At Inigo, we were seeking a database solution that could handle a high volume of raw data for analytics. After exploring various alternatives, including SQLite, Snowflake, PostgreSQL, we decided to experiment with Materialized Views using ClickHouse on a relatively slow machine. In this post, we share our findings after loading billions of rows of data and conducting measurements.
Before arriving at ClickHouse, we tried several other databases:
Clickhouse is a columnar database specifically designed to handle high volumes of data while providing fast query execution. Materialized views in Clickhouse serve as pre-aggregated datasets that can significantly improve the performance of analytical queries. Furthermore, Clickhouse's ability to automatically manage and update materialized views as new data is ingested simplifies the maintenance process, making it an attractive choice for those seeking an efficient and powerful analytical database solution.
We ended up choosing Clickhouse for its general high performance, ability to handle large scale, and ability to run it locally for testing purposes.
Our current ClickHouse setup is a single database where nearly every Inigo service has its own table, with some tables containing billions of rows of data. It runs on 4 vCPUs, 32GB RAM for the development environment and 16 vCPUs, 128GB RAM for the production environment. Setting up ClickHouse was challenging, as understanding the nuances of each index, sharding, and materialized views required considerable effort. However, the end result has been a system capable of loading and querying vast amounts of analytics data in a scalable manner, both in terms of hardware cost and engineering development time.
Given that we have billions of rows in some of our raw tables, we strive to minimize joins whenever possible. Instead, we have consolidated the data into several materialized views, each grouping the data into distinct time window buckets. As a result, most of the time, we are querying thousands of aggregated rows instead of millions of raw data rows, resulting in faster real-time filtering.
Our raw tables all contain a timestamp column observed_at. We then aggregate the data rows into specified intervals for the materialized tables. For example, if the interval is 1 minute, we use the toStartOfInterval(observed_at, INTERVAL 1 minute) function to aggregate data into one minute intervals. Each row in the materialized views contains several raw data values, all corresponding to a particular minute based on the observed_at column. By creating materialized views with different intervals, such as 6 minutes, 40 minutes, and 3 hours, we can further enhance query performance and enable more efficient data analysis across various timeframes.

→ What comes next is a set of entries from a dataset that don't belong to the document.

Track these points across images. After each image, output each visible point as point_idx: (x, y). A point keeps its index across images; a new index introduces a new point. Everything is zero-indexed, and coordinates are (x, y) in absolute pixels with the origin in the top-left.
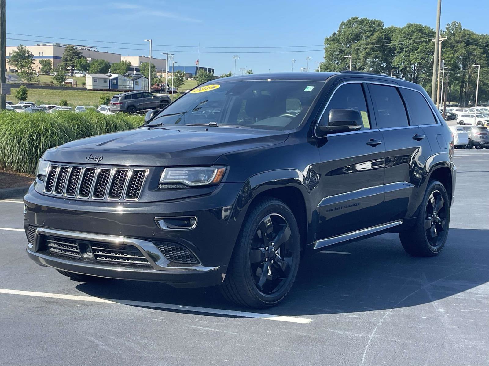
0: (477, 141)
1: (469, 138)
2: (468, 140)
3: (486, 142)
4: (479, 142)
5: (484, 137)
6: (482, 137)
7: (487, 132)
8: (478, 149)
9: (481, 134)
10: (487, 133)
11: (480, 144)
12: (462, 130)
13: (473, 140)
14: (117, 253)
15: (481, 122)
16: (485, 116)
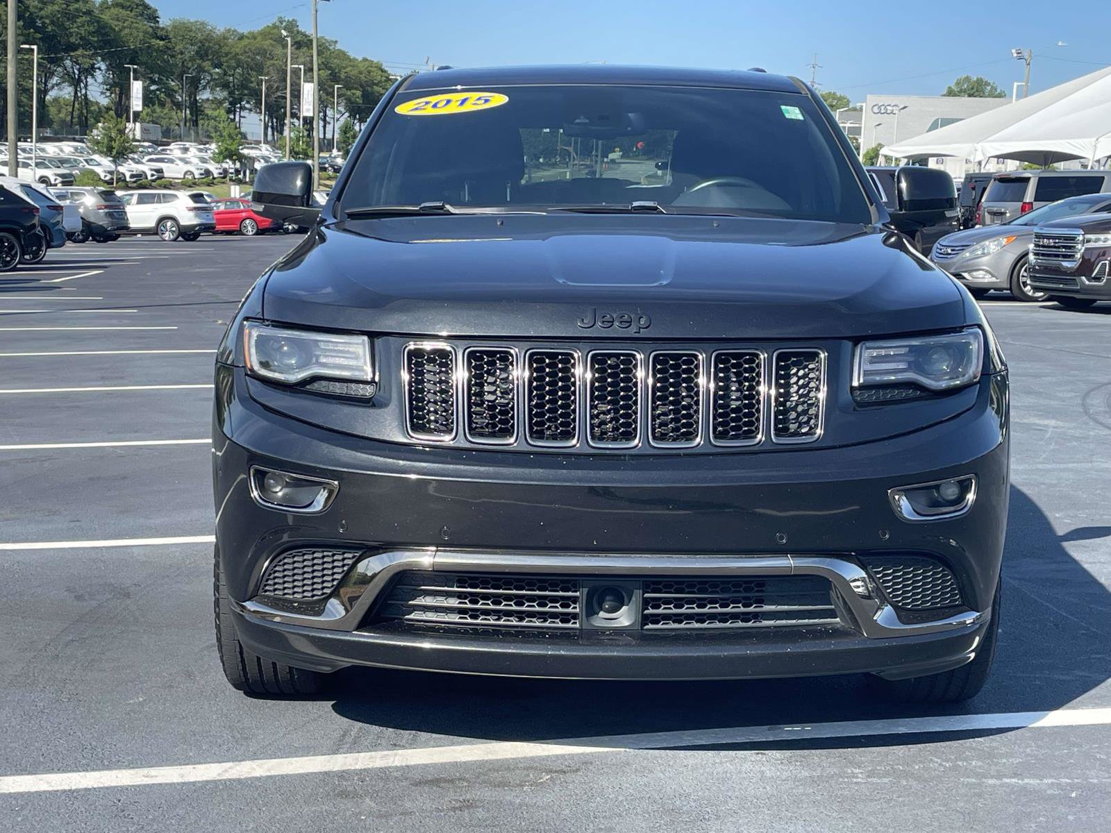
0: (101, 223)
1: (82, 218)
2: (81, 220)
3: (119, 226)
4: (105, 226)
5: (115, 214)
6: (110, 215)
7: (118, 203)
8: (99, 241)
9: (106, 207)
10: (120, 205)
11: (106, 230)
12: (66, 199)
13: (90, 222)
14: (729, 602)
15: (46, 179)
16: (53, 165)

We exclude all columns containing unique data, such as trace_id, from materialized views. When we need to filter by trace_id, we query the raw data. It is worth noting that raw data queries are reasonably quick in Clickhouse, as Clickhouse can efficiently sift through a large number of rows in real-time using the appropriate index for each column.
In our analytics, we primarily use grouped queries to obtain data. Standard queries and materialized view queries use the same SQL files, but there is a slight modification in the way they handle counting. Instead of using count(1) to count the rows, materialized view queries use sum(calls) with a derived column named calls. The column calls is created by using count(1) as calls in the materialized view definition. This change allows us to aggregate the count of rows from the materialized view, resulting in more efficient querying and better performance.
In Clickhouse, the State and Merge suffixes are used with aggregation functions to handle intermediate aggregation states and merge them efficiently. These suffixes are particularly useful when working with distributed databases or when we need to combine aggregated results from multiple sources.
For example, if we want to calculate the 95th (0.95) and 99th (0.99) percentiles of a column called server_process_time, we can use the quantilesState(value) function. This function returns the intermediate state of the quantiles calculation, which we can store in a separate table or combine with other intermediate states.
For instance, to obtain the 99th percentile of the aggregated server_process_time, we would use quantileMerge(0.99)(quantiles_server_process_time), where quantiles_server_process_time is the intermediate state resulting from the quantilesState function.
By leveraging Materialized Views and ClickHouse, we achieved the following:
The scalability of this solution depends on various factors, including the scaling setup. ClickHouse officially offers a cloud service with 720 GiB RAM, 180 vCPU, and 10 TB of data, indicating its potential for handling significant workloads. However, we have been able to easily scale to 1B rows and still growing.
While ClickHouse does have limitations, such as the absence of transactions and potential inaccuracies in Materialized Views, these drawbacks are minor for our analytics use case. Overall, ClickHouse, when paired with Materialized Views, has proven to be an excellent solution for handling large-scale analytics data with impressive performance and scalability.